Assigned task: Your answer must be the lines from the start of the records through the line with "right hip: (80, 139, 2)", exactly as written, without the pictures.

Records provided:
☆ ☆ ☆ ☆ ☆
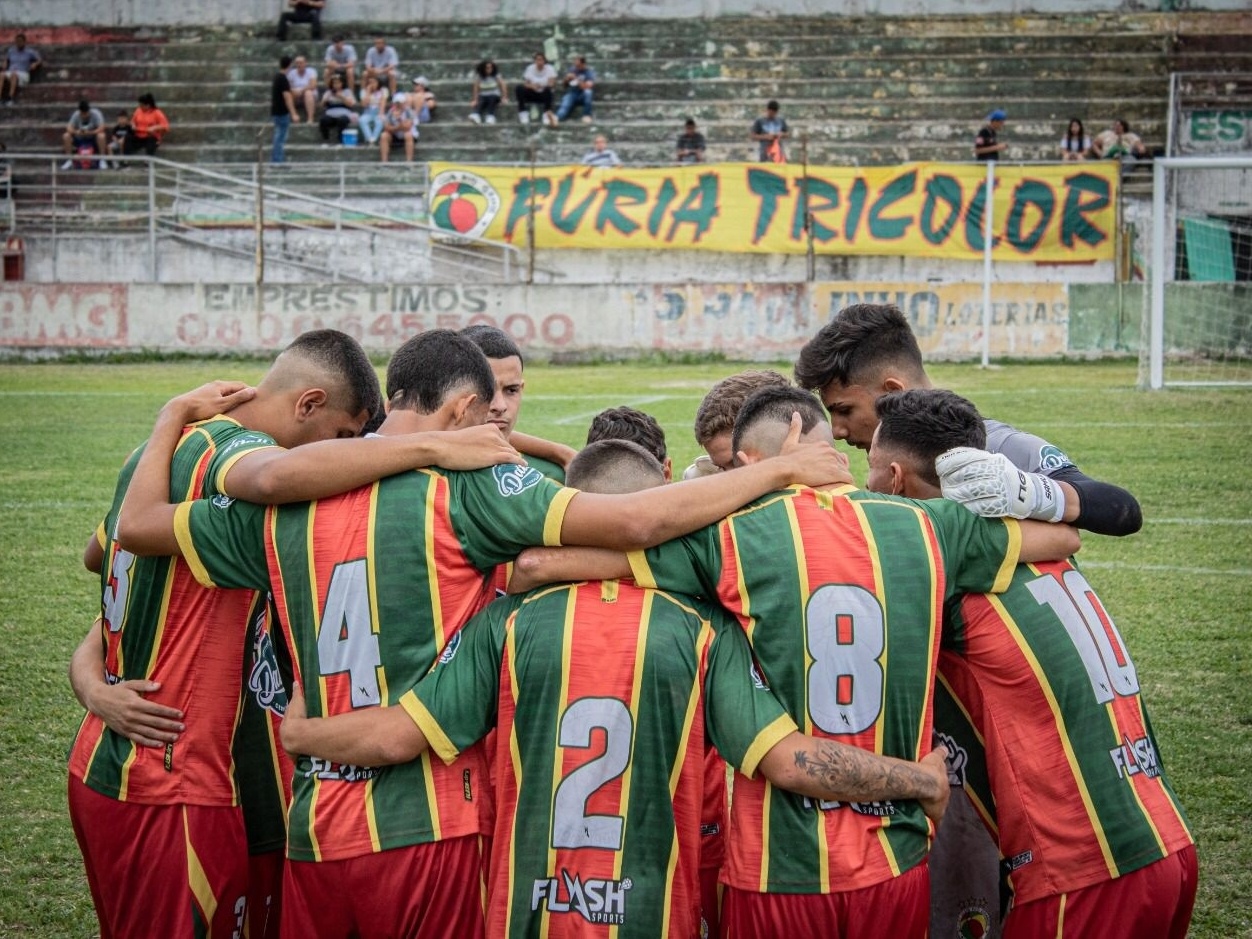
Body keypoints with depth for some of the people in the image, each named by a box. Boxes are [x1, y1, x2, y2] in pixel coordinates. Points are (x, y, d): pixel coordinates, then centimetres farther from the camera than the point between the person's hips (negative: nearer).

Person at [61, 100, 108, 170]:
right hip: (80, 139, 2)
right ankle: (69, 160, -10)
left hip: (93, 138, -2)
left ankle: (102, 160, -22)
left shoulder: (95, 113, -17)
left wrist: (90, 132, -41)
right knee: (66, 136, -22)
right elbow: (69, 128, -17)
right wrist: (76, 132, -39)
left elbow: (101, 128, -26)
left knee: (101, 136, -35)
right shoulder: (76, 115, -10)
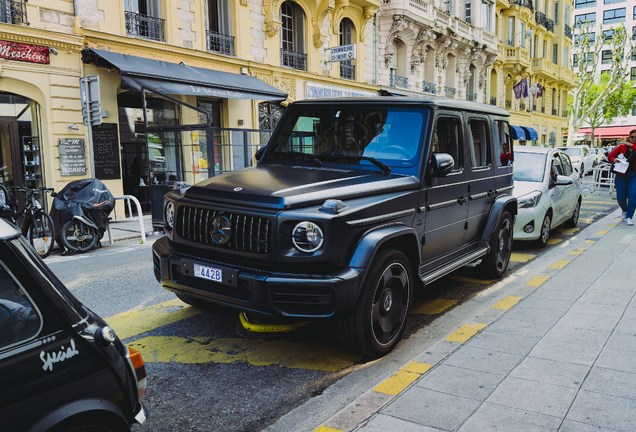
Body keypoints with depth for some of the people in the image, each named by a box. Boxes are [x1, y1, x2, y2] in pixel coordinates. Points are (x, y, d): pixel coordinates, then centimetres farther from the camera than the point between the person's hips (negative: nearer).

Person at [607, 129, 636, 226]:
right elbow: (610, 156, 9)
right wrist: (614, 160, -11)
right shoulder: (622, 147, 6)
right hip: (622, 175, 1)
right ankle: (624, 211, 36)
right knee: (621, 197, 4)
☆ ☆ ☆ ☆ ☆
Expected output:
Body keypoints with depth for some of the people in the image, each named by a box. Boxes are [x1, y1, x2, y2] in pixel coordinates. Points are (x, y, d): pixel coordinates, then centimetres farther from the camera than the point between the person's hips (negative: nearer).

Person at [61, 100, 108, 170]:
right hip: (80, 139, 2)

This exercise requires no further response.